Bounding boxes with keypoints
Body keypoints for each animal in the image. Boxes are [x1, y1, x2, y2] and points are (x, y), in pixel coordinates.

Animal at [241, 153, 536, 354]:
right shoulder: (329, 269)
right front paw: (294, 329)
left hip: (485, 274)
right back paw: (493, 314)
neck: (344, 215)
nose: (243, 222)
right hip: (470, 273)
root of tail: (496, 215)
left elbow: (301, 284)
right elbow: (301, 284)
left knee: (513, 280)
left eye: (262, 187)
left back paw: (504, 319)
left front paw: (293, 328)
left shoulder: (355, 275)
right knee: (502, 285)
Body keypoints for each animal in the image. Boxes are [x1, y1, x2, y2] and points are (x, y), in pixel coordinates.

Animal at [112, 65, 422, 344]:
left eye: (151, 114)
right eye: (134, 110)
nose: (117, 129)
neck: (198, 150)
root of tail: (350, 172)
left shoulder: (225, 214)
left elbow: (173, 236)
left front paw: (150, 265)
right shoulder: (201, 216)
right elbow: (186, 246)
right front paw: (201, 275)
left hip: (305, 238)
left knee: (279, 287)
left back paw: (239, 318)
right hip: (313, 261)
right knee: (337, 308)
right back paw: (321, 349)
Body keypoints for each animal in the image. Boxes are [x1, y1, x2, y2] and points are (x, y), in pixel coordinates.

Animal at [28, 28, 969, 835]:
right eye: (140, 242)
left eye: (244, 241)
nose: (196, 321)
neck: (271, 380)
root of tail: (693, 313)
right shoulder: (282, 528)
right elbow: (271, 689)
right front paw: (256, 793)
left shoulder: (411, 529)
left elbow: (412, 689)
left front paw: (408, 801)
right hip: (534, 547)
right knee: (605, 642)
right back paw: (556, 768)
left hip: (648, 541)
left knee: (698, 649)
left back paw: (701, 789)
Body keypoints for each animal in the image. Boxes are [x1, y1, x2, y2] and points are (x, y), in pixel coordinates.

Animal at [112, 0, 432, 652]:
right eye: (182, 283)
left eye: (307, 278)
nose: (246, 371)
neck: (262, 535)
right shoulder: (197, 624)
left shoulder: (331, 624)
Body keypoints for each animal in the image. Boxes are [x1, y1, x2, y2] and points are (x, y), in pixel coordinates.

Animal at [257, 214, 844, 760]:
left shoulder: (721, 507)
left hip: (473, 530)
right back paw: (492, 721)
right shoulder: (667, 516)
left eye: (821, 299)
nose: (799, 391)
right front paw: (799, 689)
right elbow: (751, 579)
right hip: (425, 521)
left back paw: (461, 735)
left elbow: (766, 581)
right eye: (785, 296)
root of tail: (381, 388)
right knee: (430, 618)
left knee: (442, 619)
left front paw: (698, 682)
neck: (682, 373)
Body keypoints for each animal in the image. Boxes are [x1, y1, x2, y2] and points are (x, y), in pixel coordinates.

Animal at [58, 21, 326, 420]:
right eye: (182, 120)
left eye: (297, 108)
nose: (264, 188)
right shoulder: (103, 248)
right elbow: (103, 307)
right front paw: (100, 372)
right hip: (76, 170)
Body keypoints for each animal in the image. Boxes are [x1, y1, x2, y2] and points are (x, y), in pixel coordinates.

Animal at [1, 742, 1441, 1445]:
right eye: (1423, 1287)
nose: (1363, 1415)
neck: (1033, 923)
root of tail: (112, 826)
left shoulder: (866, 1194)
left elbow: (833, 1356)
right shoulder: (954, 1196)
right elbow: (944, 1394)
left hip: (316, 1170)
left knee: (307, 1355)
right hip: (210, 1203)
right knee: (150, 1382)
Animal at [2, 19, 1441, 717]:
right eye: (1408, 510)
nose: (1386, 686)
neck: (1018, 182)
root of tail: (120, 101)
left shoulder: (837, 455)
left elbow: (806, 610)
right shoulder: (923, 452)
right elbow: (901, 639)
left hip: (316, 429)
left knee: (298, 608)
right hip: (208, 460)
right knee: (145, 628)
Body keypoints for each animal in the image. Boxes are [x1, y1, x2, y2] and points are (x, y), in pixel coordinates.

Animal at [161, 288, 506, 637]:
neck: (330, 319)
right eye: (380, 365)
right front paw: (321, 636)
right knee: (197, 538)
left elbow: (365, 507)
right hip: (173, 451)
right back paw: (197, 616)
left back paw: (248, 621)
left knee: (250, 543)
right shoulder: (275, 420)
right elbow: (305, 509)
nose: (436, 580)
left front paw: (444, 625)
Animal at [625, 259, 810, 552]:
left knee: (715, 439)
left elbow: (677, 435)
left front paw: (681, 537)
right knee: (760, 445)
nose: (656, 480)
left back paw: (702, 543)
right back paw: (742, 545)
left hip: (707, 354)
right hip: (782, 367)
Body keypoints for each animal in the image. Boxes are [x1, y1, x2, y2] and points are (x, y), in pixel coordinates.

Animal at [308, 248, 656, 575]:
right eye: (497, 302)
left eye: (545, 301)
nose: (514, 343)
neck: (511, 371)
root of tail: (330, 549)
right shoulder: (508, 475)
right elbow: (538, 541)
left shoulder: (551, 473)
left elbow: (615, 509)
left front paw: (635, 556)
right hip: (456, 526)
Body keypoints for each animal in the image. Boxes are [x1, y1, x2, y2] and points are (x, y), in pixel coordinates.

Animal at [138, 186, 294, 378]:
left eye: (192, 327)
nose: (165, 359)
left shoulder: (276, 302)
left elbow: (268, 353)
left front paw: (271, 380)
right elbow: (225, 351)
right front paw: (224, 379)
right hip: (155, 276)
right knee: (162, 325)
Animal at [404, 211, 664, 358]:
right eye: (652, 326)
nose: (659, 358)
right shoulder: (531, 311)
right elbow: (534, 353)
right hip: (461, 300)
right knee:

DESCRIPTION OF THE TASK -> Output the lines above between the one holding "right front paw: (201, 275)" and the one holding "left knee: (698, 649)", inclusive, with nothing before or after them.

RESULT FOR THIS TASK ->
right front paw: (201, 275)
left hip: (305, 238)
left knee: (279, 287)
left back paw: (239, 318)
right hip: (313, 261)
right knee: (337, 308)
right back paw: (321, 349)
Body keypoints for each animal in the image. Boxes are [x1, y1, x2, y2] and points are (x, y), in pixel coordinates.

Animal at [28, 28, 969, 835]:
right eye: (140, 242)
left eye: (244, 241)
nose: (196, 321)
neck: (271, 380)
root of tail: (693, 313)
right shoulder: (282, 528)
right elbow: (271, 689)
right front paw: (256, 793)
left shoulder: (411, 529)
left elbow: (412, 689)
left front paw: (408, 801)
right hip: (534, 547)
right knee: (605, 642)
right back paw: (556, 768)
left hip: (648, 541)
left knee: (698, 649)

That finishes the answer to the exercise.